I also aspire to create other mechanical goods that can solve common problems of people, such as self-assembly furniture that can be assembled easily without using any tools.

TasKi incorporates a gravity compensation mechanism that keeps the wearer from feeling the weight of their arms. The arm assist tool has a simple spring-loaded structure and can be used outside for a long period, even in rain.

Passing the benefits of the good education I received from my teachers down to my students and assisting the students in developing their full potential abilities

Problems in modern society are growing in complexity and diversity, and so are the solutions to the problems. Finding and realizing such solutions requires knowledge extending over many fields and the integration of the collected knowledge.

Each time I started studying a new field of mechanical engineering, I had the good fortune to study under top-class professors. In my undergraduate days, I became enthusiastic about Formula Student and learned automobile engineering starting with the fundamentals. In the graduate courses, I studied ergonomics, robotics, and system design deeply. Seeking a career in scholarly research, I also studied soft robotics and bio-inspired design. The skills and knowledge I acquired in those studies have converged into my current research.

Now it is my turn to pass the benefits of my good education down to my students. As an educator, I will instruct students earnestly, let them develop their full potential abilities, and assist them in their first steps into the real world and in acquiring practical wisdom. This is the role of teacher I should bear.

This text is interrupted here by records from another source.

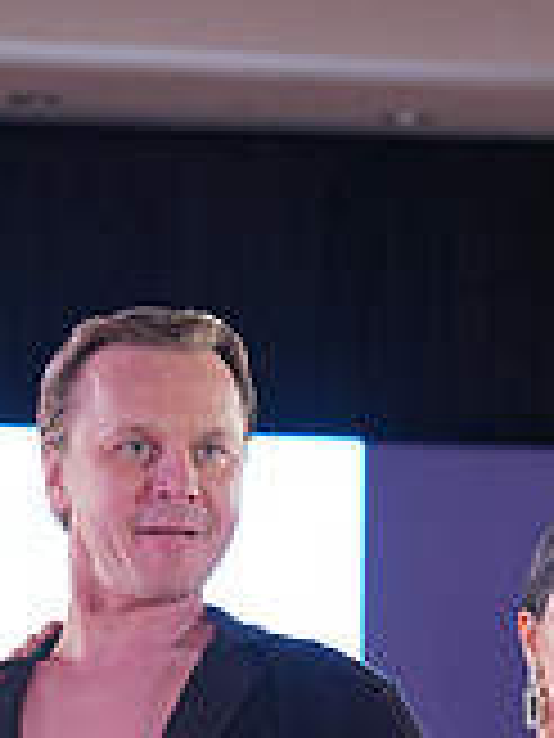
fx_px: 5079
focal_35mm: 238
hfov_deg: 6.2
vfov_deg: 8.1
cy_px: 1251
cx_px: 502
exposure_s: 1/400
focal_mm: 70
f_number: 4
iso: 2000
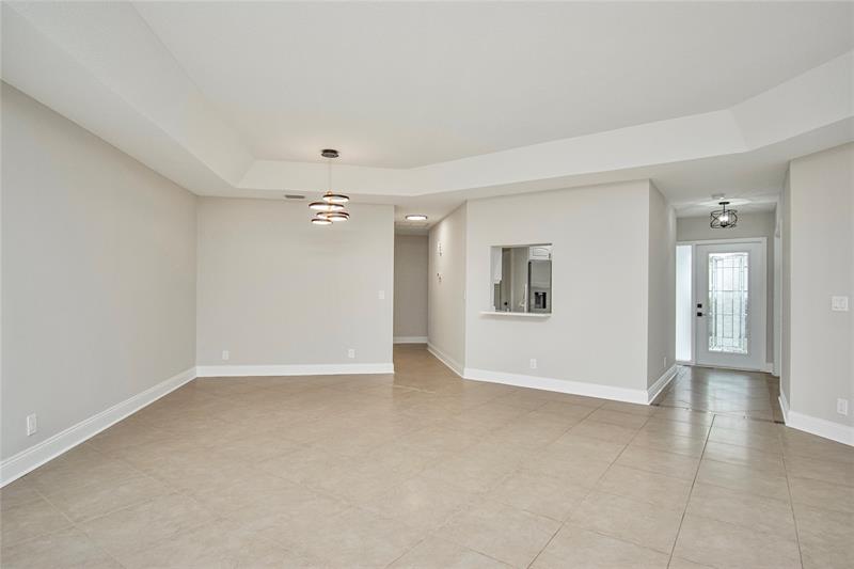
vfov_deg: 63.2
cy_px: 284
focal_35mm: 20
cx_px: 427
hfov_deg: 85.4
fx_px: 462
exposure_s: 1/200
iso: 900
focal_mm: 13
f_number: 4.8
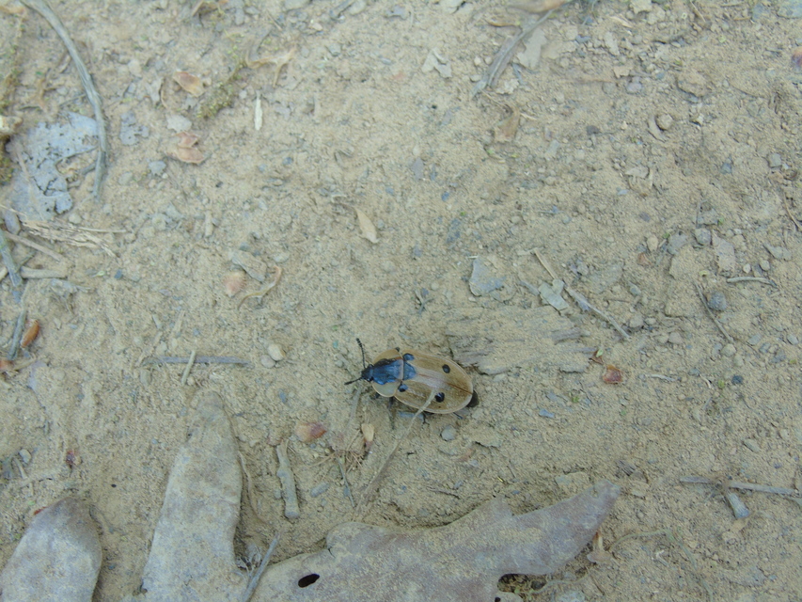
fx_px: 1251
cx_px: 401
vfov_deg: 27.0
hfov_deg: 35.5
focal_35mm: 54
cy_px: 301
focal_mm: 9.6
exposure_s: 1/40
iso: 80
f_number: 4.3
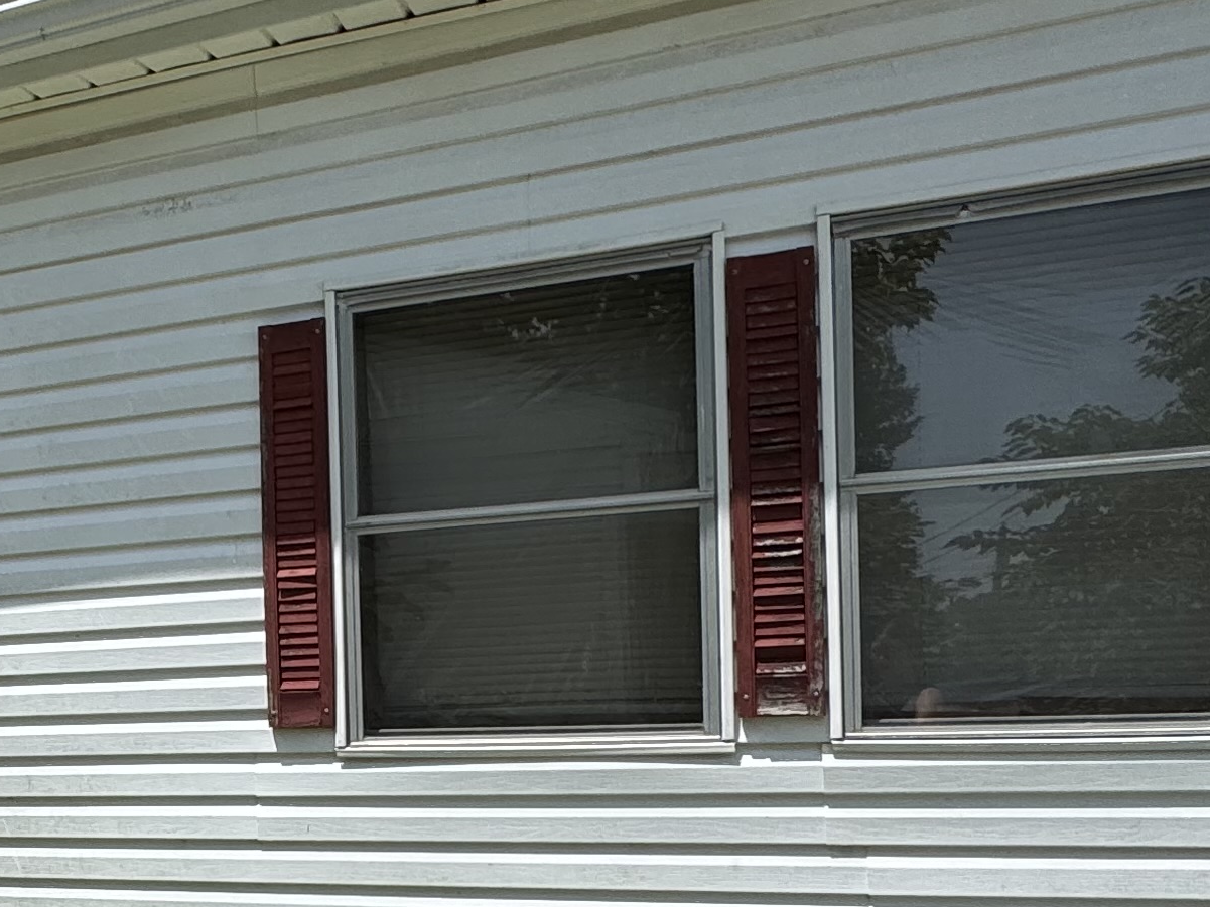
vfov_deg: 30.0
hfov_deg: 35.2
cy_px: 748
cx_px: -93
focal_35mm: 47
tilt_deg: -1.8
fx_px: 1643
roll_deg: +2.0
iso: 50
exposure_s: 1/2874
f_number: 2.2
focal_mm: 2.22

Students of the Department of Engineering and Design, the Faculty of Engineering and Design appear to have a lot of initiative and pursue their goals energetically. I look forward to seeing how they turn out. I hope they acquire the flexibility to adapt to changing conditions while creating new things.

Laboratory with setups that can be freely rearranged for a variety of uses. Any student can easily rearrange all pieces of the furniture in the laboratory by using a single tool.

A scene in Formula Student, which I was enthusiastic about when I was a student. Me inspecting a racing car designed and made by our team before the car ran the race.

Yasuyuki Yamada, Associate Professor

Department of Engineering and Design, Faculty of Engineering and Design

Born in Mie Prefecture in 1986. He has a Bachelor of Science degree in Mechanical Engineering from the Faculty of Science and Technology, Keio University. He has a Master of Science degree in Mechanical Engineering from the School of Integrated Design Engineering and a Ph.D. in Engineering from the School of Science for Open and Environmental Systems, both in the Graduate School of Science and Technology, Keio University. Research Fellowship for Young Scientists of the Japan Society for the Promotion of Science; Nissan Motor Co., Ltd.; Assistant Professor at the Research and Development Initiative, Chuo University; Assistant Professor, Department of Precision Mechanics, Faculty of Science and Engineering, Chuo University; Visiting Prof. at Imperial College London; Assistant Professor at School of System Design and Technology, Tokyo Denki University. Since 2020, Associate Professor at the Faculty of Engineering and Design, Hosei University. With Taro Nakamura, professor at Chuo University, he established SoLARIS Inc. in 2017 and became a director and Chief Technical Officer (CTO) of the company.